A new computer game is proving so successful with seniors that Humana insurance company has to decided offer it free to its Medicare advantage patients beginning next year.
Here’s how Brain Fitness works:
Classically-trained singer Raida Tostis knows dozens of opera lyrics by heart, but ask her a phone number and she’s stumped.
“I don’t remember phone numbers, who remembers phone numbers?” she asked.
Neuroscientist Michael Merzenich is all too familiar with the aging brain.
“I witnessed my own mother progress into Alzheimer’s disease and watched her disappear before my eyes,” he said.
Now Dr. Merzenich and his team have created a series of exercises to stop and even reverse memory loss.
“The brain is a learning machine and it’s really demanding that it be engaged in new learning,” he said.
These games require participants to match sounds.

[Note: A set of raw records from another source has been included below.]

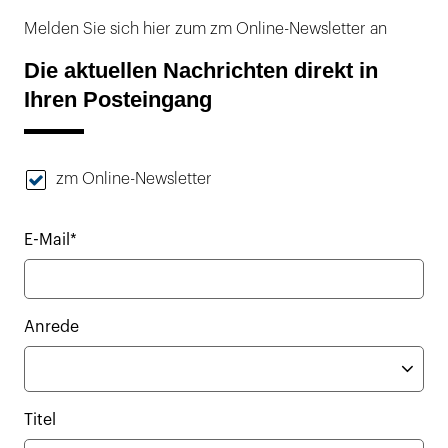
Melden Sie sich hier zum zm Online-Newsletter an
Die aktuellen Nachrichten direkt in
Ihren Posteingang
zm Online-Newsletter
E-Mail*
Anrede
Titel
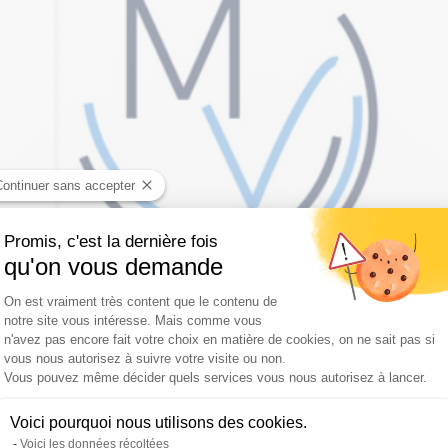
Continuer sans accepter
Promis, c'est la dernière fois
qu'on vous demande
Plateforme de Gestion du Consentement :
On est vraiment très content que le contenu de
notre site vous intéresse. Mais comme vous
n'avez pas encore fait votre choix en matière de cookies, on ne sait pas si
vous nous autorisez à suivre votre visite ou non.
Axeptio consent
Vous pouvez même décider quels services vous nous autorisez à lancer.
Voici pourquoi nous utilisons des cookies.
Voici les données récoltées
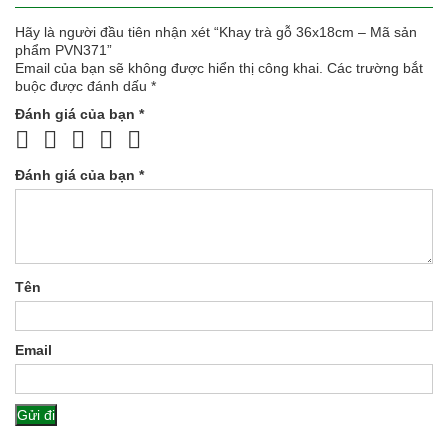
Hãy là người đầu tiên nhận xét “Khay trà gỗ 36x18cm – Mã sản
phẩm PVN371”
Email của bạn sẽ không được hiển thị công khai.
Các trường bắt
buộc được đánh dấu
*
Đánh giá của bạn
*
Đánh giá của bạn
*
Tên
Email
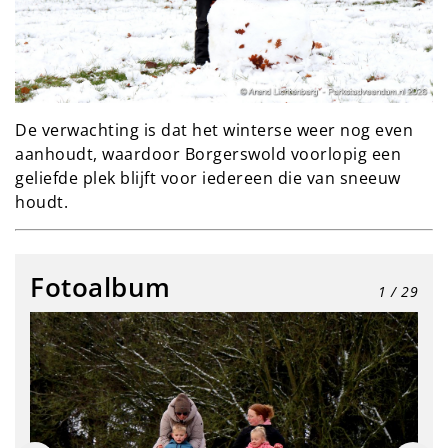
De verwachting is dat het winterse weer nog even
aanhoudt, waardoor Borgerswold voorlopig een
geliefde plek blijft voor iedereen die van sneeuw
houdt.
Fotoalbum
1
/ 29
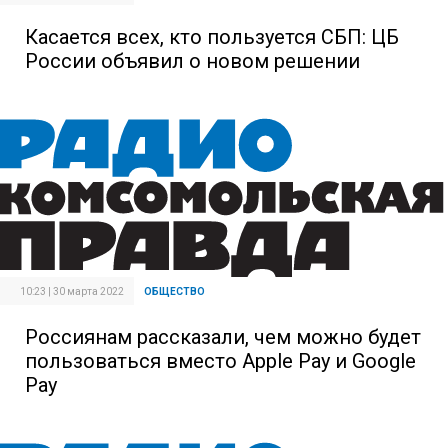
Касается всех, кто пользуется СБП: ЦБ
России объявил о новом решении
10:23 | 30 марта 2022
ОБЩЕСТВО
Россиянам рассказали, чем можно будет
пользоваться вместо Apple Pay и Google
Pay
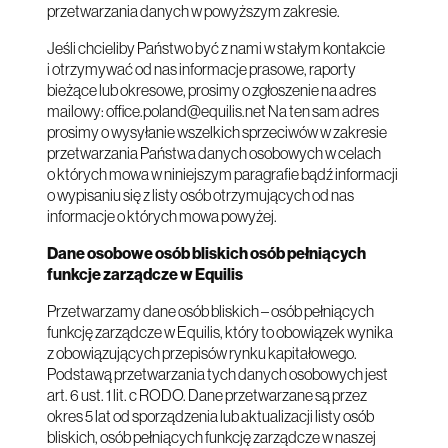
przetwarzania danych w powyższym zakresie.
Jeśli chcieliby Państwo być z nami w stałym kontakcie
i otrzymywać od nas informacje prasowe, raporty
bieżące lub okresowe, prosimy o zgłoszenie na adres
mailowy:
office.poland@equilis.net
Na ten sam adres
prosimy o wysyłanie wszelkich sprzeciwów w zakresie
przetwarzania Państwa danych osobowych w celach
o których mowa w niniejszym paragrafie bądź informacji
o wypisaniu się z listy osób otrzymujących od nas
informacje o których mowa powyżej.
Dane osobowe osób bliskich osób pełniących
funkcje zarządcze w Equilis
Przetwarzamy dane osób bliskich – osób pełniących
funkcję zarządcze w Equilis, który to obowiązek wynika
z obowiązujących przepisów rynku kapitałowego.
Podstawą przetwarzania tych danych osobowych jest
art. 6 ust. 1 lit. c RODO. Dane przetwarzane są przez
okres 5 lat od sporządzenia lub aktualizacji listy osób
bliskich, osób pełniących funkcję zarządcze w naszej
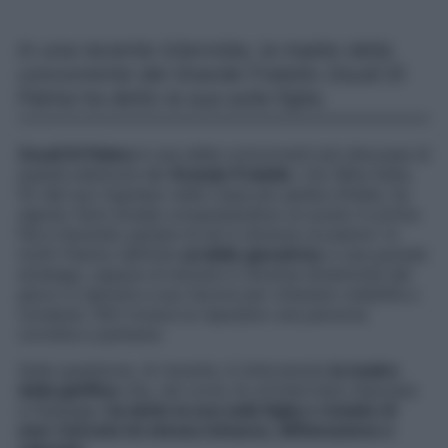
In una recente intervista, la madre della
concorrente del Grande Fratello Zeudi Di
Palma ha detto la sua sulla figlia.
Zeudi Di Palma
è una delle concorrenti più discusse di
questa edizione del
Grande Fratello
. L’ex Miss Italia,
fin dal suo ingresso nella Casa più spiata d’Italia, ha
saputo farsi strada conquistandosi un posto in prima
fila e facendo parlare di sé in diverse occasioni. In
molti l’hanno definita
un’abile giocatrice
e una grande
stratega, capace di entrare in diverse dinamiche del
gioco e rigirarle a suo favore per ottenere visibilità e
consensi. Altri invece la reputano una persona
corretta e perbene.
Sulla questione, di recente, è intervenuta
la madre
della gieffina
che, nel corso di un’intervista rilasciata
a
Fanpage
,
ha detto la sua sulla figlia e rivelato di
aver ricevuto lei stessa minacce, diffamazione e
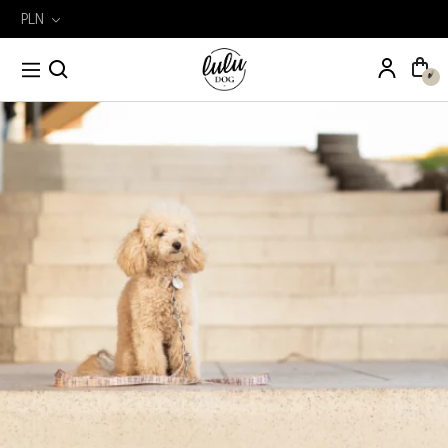
PLN
Wyszukiwarka
Szukaj
produktów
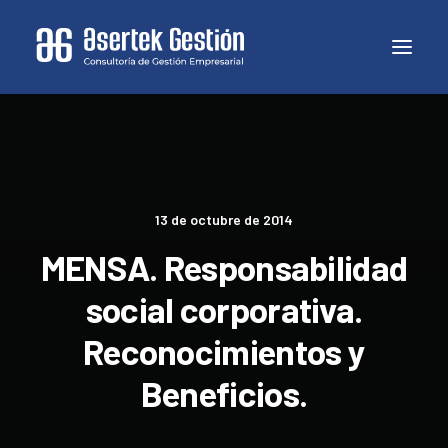
13 de octubre de 2014
MENSA. Responsabilidad
social corporativa.
Reconocimientos y
Beneficios.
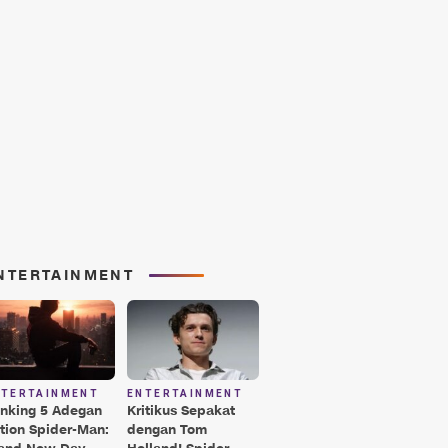
NTERTAINMENT
NTERTAINMENT
ENTERTAINMENT
nking 5 Adegan
Kritikus Sepakat
tion Spider-Man:
dengan Tom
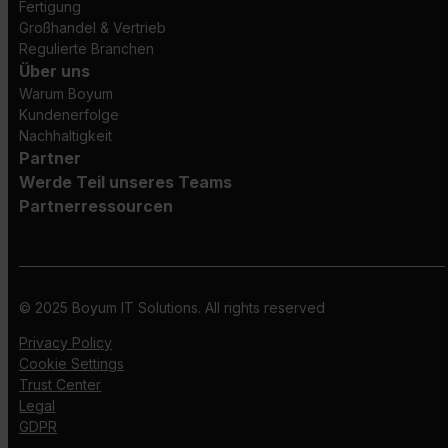
Fertigung
Großhandel & Vertrieb
Regulierte Branchen
Über uns
Warum Boyum
Kundenerfolge
Nachhaltigkeit
Partner
Werde Teil unseres Teams
Partnerressourcen
© 2025 Boyum IT Solutions. All rights reserved
Privacy Policy
Cookie Settings
Trust Center
Legal
GDPR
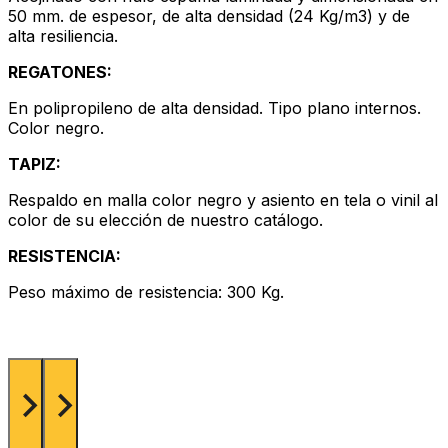
50 mm. de espesor, de alta densidad (24 Kg/m3) y de
alta resiliencia.
REGATONES:
En polipropileno de alta densidad. Tipo plano internos.
Color negro.
TAPIZ:
Respaldo en malla color negro y asiento en tela o vinil al
color de su elección de nuestro catálogo.
RESISTENCIA:
Peso máximo de resistencia: 300 Kg.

Exercises get faster and faster, forcing the brain to process quicker, sometimes as fast as a 30-year-old.
In a recent study, participants — who were aged 61 to 94 — improved memory by an average of 10 years.

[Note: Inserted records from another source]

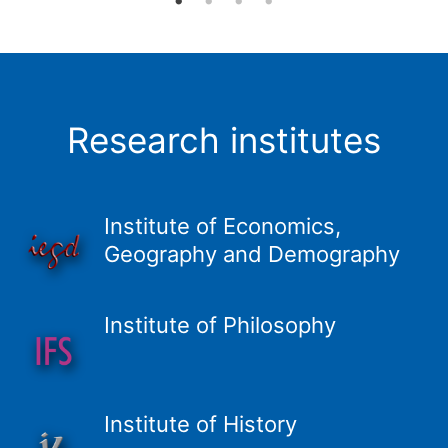
Research institutes
Institute of Economics,
Geography and Demography
Institute of Philosophy
Institute of History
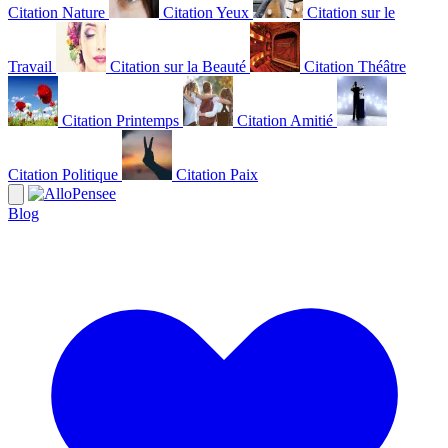
Citation Nature
Citation Yeux
Citation sur le
Travail
Citation sur la Beauté
Citation Théâtre
Citation Printemps
Citation Amitié
Citation Politique
Citation Paix
Blog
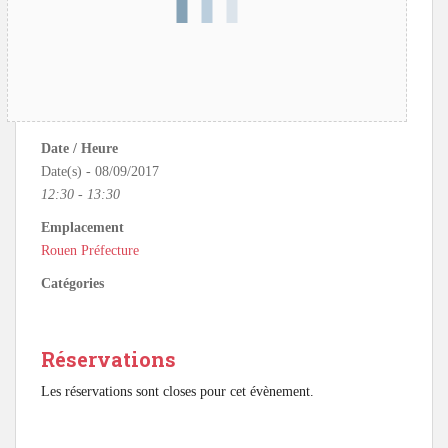
Date / Heure
Date(s) - 08/09/2017
12:30 - 13:30
Emplacement
Rouen Préfecture
Catégories
Réservations
Les réservations sont closes pour cet évènement.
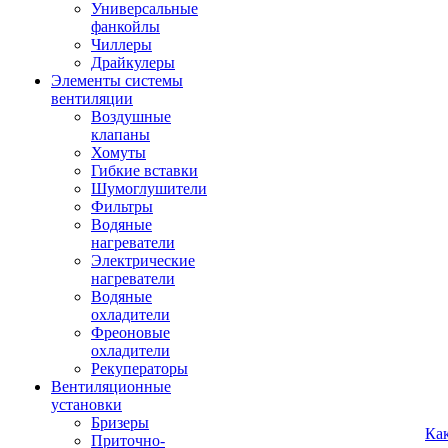
Универсальные
фанкойлы
Чиллеры
Драйкулеры
Элементы системы
вентиляции
Воздушные
клапаны
Хомуты
Гибкие вставки
Шумоглушители
Фильтры
Водяные
нагреватели
Электрические
нагреватели
Водяные
охладители
Фреоновые
охладители
Рекуператоры
Вентиляционные
установки
Бризеры
Ка
Приточно-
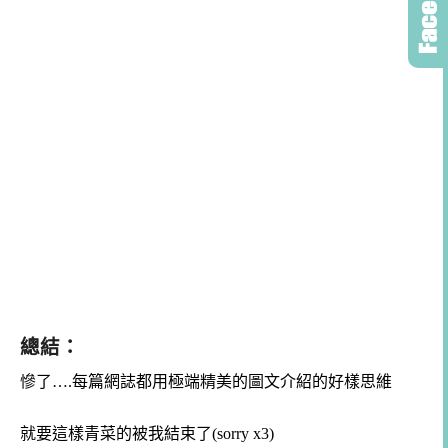
總結：
慘了….每篇網誌都用極端精美的圖文介紹的好樣思維
就要這樣青菜的被我結束了(sorry x3)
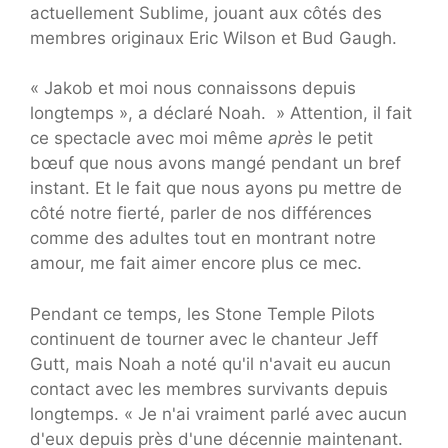
actuellement Sublime, jouant aux côtés des
membres originaux Eric Wilson et Bud Gaugh.
« Jakob et moi nous connaissons depuis
longtemps », a déclaré Noah. » Attention, il fait
ce spectacle avec moi même
après
le petit
bœuf que nous avons mangé pendant un bref
instant. Et le fait que nous ayons pu mettre de
côté notre fierté, parler de nos différences
comme des adultes tout en montrant notre
amour, me fait aimer encore plus ce mec.
Pendant ce temps, les Stone Temple Pilots
continuent de tourner avec le chanteur Jeff
Gutt, mais Noah a noté qu'il n'avait eu aucun
contact avec les membres survivants depuis
longtemps. « Je n'ai vraiment parlé avec aucun
d'eux depuis près d'une décennie maintenant.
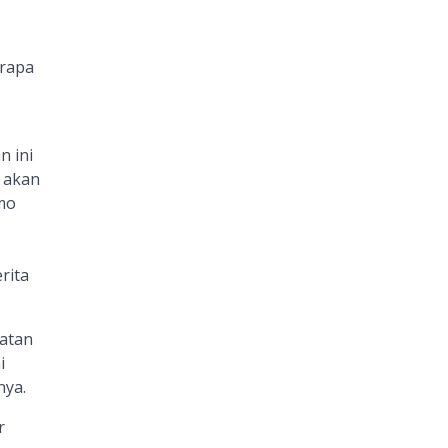
erapa
n ini
 akan
emo
rita
matan
i
nya.
r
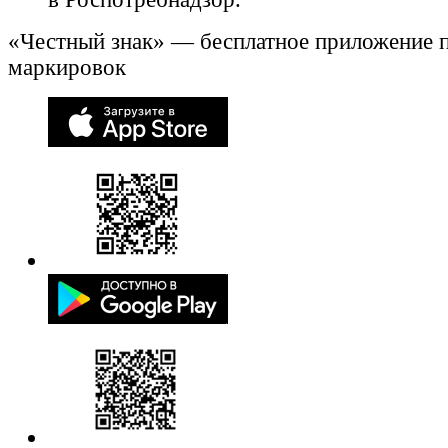
«Честный знак» — бесплатное приложение 
маркировок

“The brain really can outlive the body, it creates awareness, it makes you think,” said Sommer Garner who teaches the program at Fairwinds retirement community in Redmond.
She says she sees improvement week after week. Graduate Raida Tostis says she was surprised by her results.
“I remembered phone numbers that I never remembered before,” she said.
“She just rattled off the number, she knew the phone number without looking…that was my proudest moment of being the coach,” Garner said.
It’s not just phone numbers.
“I remember three words on my crossword puzzle instead of one today, I remember my credit card number,” Tostis said.
The game retails for just under $500.
The company is also beginning a study with breast cancer patients to find out if the program can reverse the effects of chemo brain.